Top of SUPPLIED TEXT

Irish investment in one of worlds worst regimes

Ireland has a company heavily invested in the Caspian sea's oilfields belonging to Turkmenistan. The corrupt and brutal nature of this dictatorship should preclude any ethical company from investing and yet Dragon Oil plc is almost totally dependent for its existence on a Production Sharing Agreement with this repressive regime.

Dragon Oil plc claims to be an Irish company but the majority of its shares are owned by the Emirates National Oil Company (ENOC), 52.64%.

It is invested in the oil and gas fields of the Caspian Sea, the major natural resource for Turkmenistan, for which it has made a Production Sharing Agreement (PSA) with the dictatorship which generously allows this terrible autocracy a giant share. Of the forecast 651 million barrels due in the life of the agreement Dragon Oil are only netting 232 million of them. The Turkmen regime has quite a share. Along with a crashing cotton export economy, oil and gas are the only means for Turkmenistan to earn money and it is being aided and abetted by Dragon Oil.

Why is this bad? Turkmenistan is noted by Amnesty International as having a grave human rights situation. One where there are no opposition parties. Where torture, unfair trials, arbitrary detention, ethnic and religious discrimination, and restricted education are part and parcel of daily life. The CIA have stated that they use oil revenues to bolster this inefficient economy, in effect allowing the regime to survive. According to the best statistics they could garner 58% of people live below the poverty line and there is 60% unemployment. They are thought by Amnesty to utilize child labour to bring in their cash crop of cotton, but they are so repressive as a regime that independent monitors are not allowed in. Yet they have signed up to many of the world's agreements on human rights and liberties. They have embassies from the US and from UAE, home to ENOC. They receive US investment. They are not part of the axis of evil and like Burma seem to be able to maintain international investment inspite of their appalling record.

Bottom of SUPPLIED TEXT
Top of ENTRIES PROVIDED

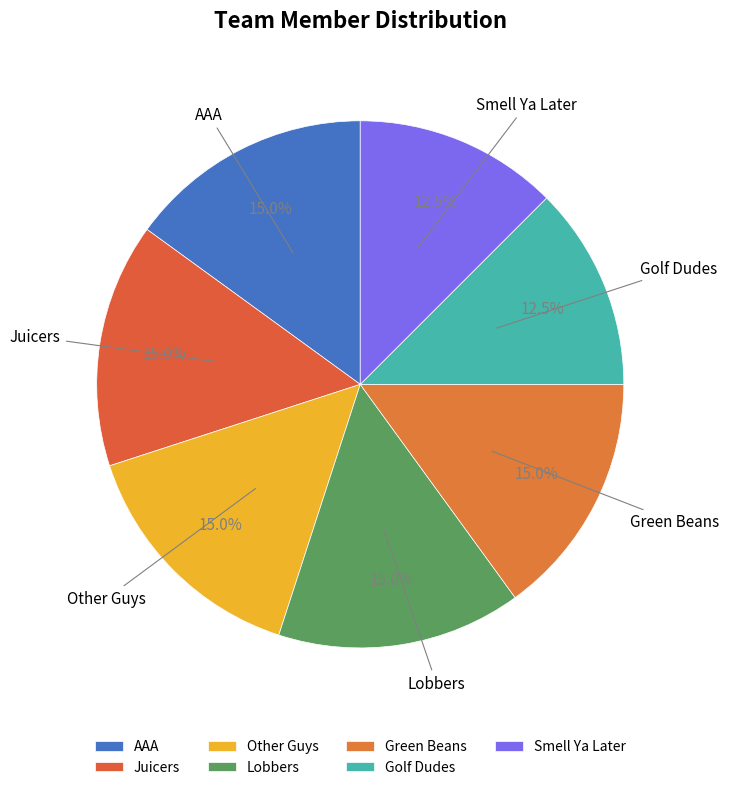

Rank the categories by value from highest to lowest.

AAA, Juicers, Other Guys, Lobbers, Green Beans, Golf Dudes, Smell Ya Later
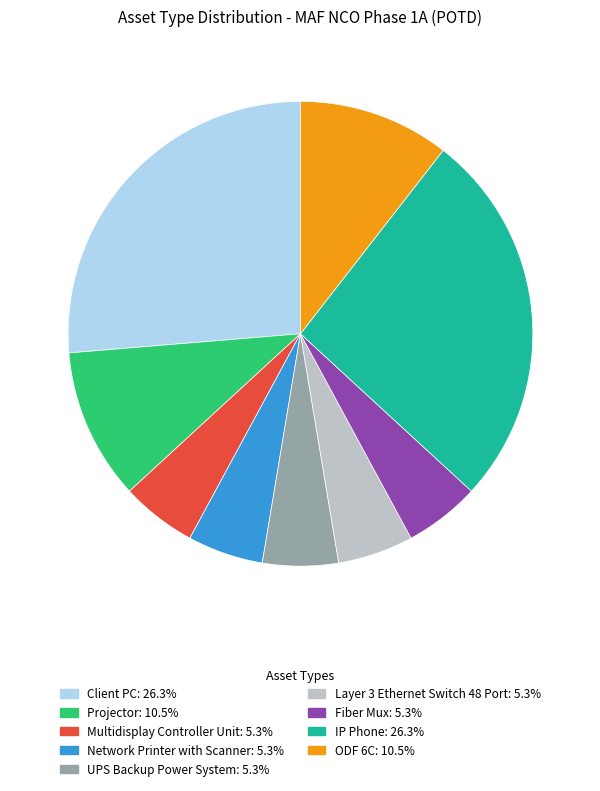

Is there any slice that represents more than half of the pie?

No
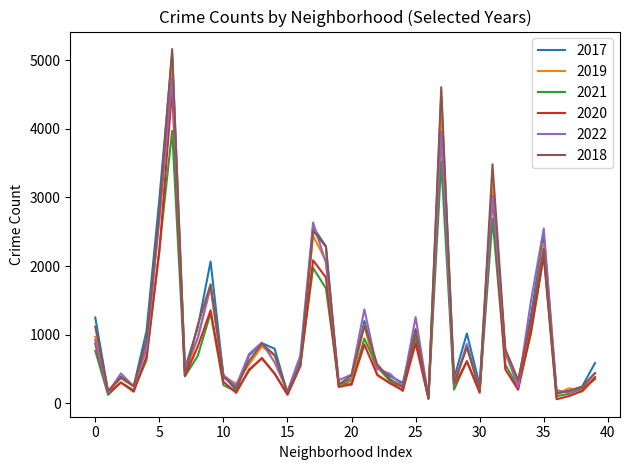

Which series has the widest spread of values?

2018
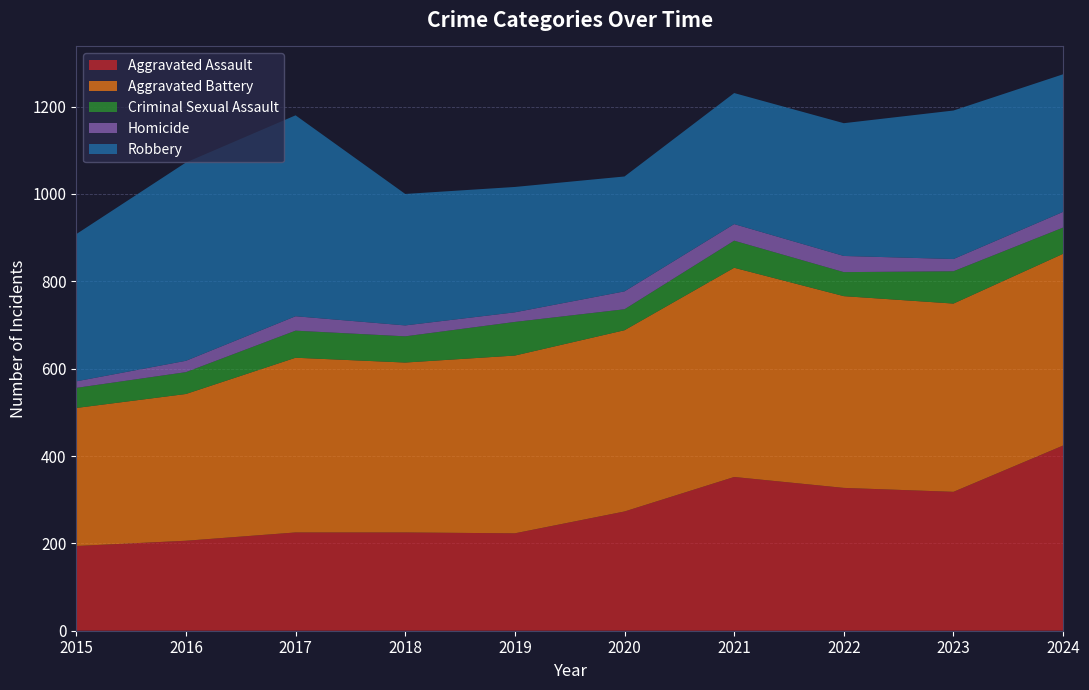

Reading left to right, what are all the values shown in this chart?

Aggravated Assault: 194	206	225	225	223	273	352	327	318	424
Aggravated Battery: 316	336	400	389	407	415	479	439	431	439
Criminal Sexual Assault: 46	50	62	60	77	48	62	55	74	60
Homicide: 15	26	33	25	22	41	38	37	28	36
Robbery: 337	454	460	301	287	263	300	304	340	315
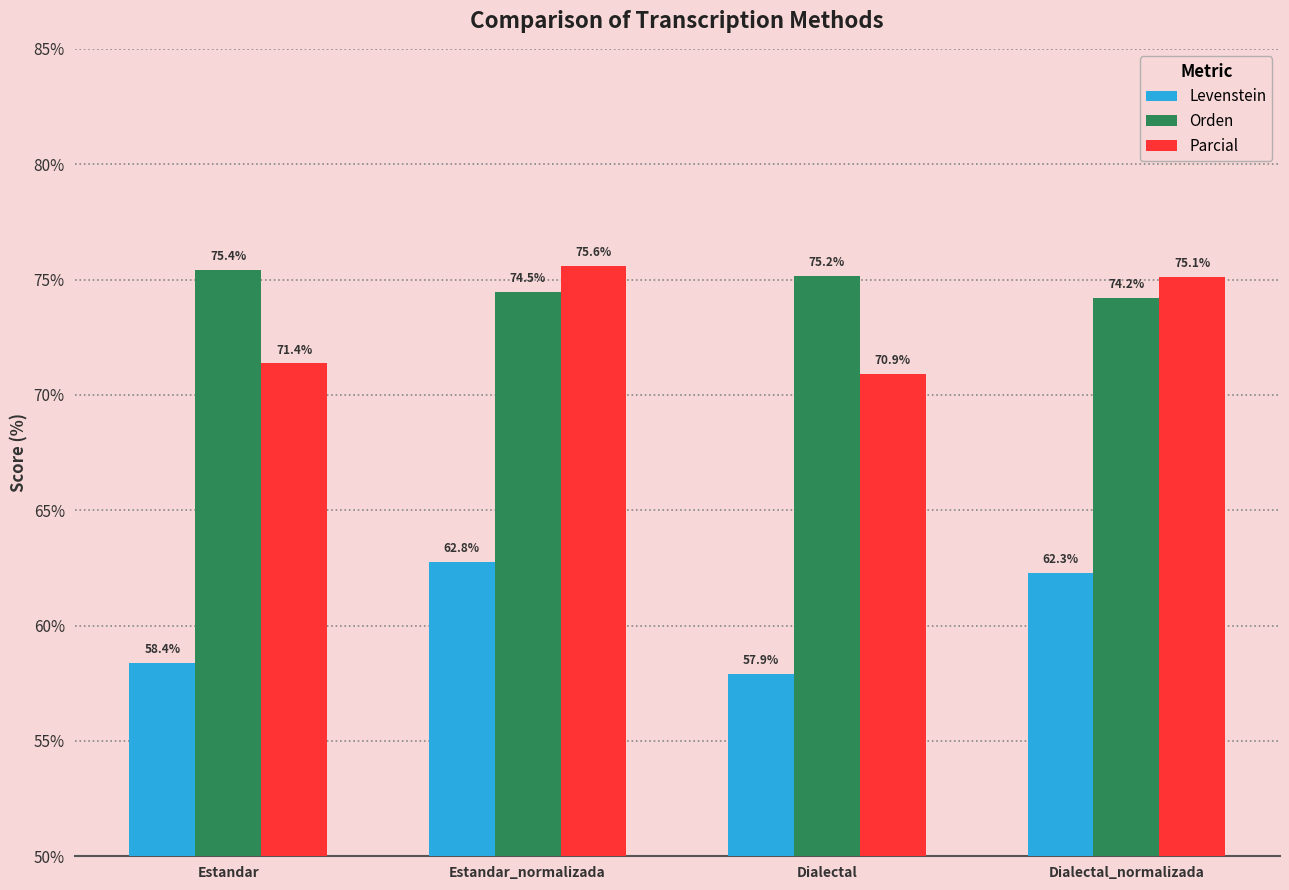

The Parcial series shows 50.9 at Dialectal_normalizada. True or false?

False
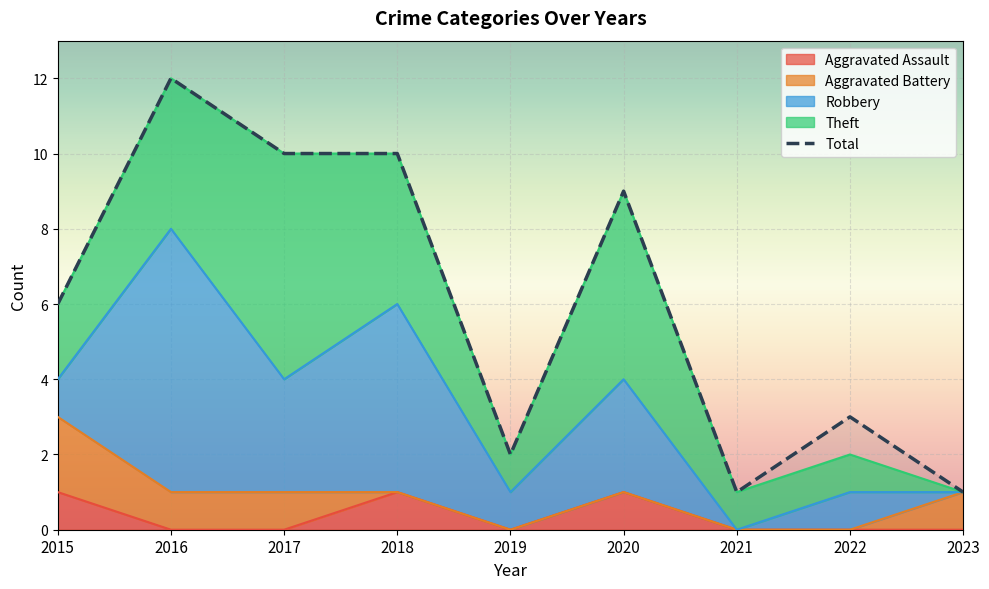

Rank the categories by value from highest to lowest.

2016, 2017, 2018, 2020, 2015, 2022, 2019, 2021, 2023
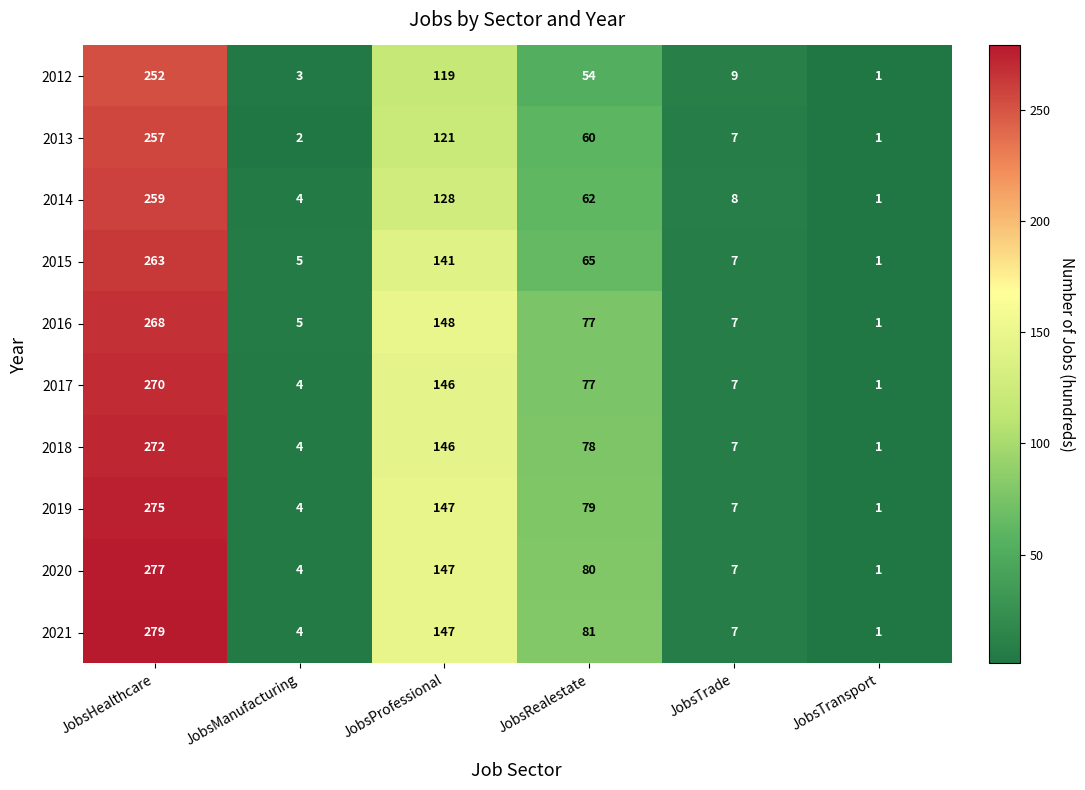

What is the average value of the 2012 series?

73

Bottom of ENTRIES PROVIDED

WORK INSTRUCTION -> Write out the Dragon Oil piece again, starting at "It is invested" and ending at "by Dragon Oil.", but swap "dictatorship" for "government". Rely only on the text for what follows.

ANSWER SPACE ->
It is invested in the oil and gas fields of the Caspian Sea, the major natural resource for Turkmenistan, for which it has made a Production Sharing Agreement (PSA) with the government which generously allows this terrible autocracy a giant share. Of the forecast 651 million barrels due in the life of the agreement Dragon Oil are only netting 232 million of them. The Turkmen regime has quite a share. Along with a crashing cotton export economy, oil and gas are the only means for Turkmenistan to earn money and it is being aided and abetted by Dragon Oil.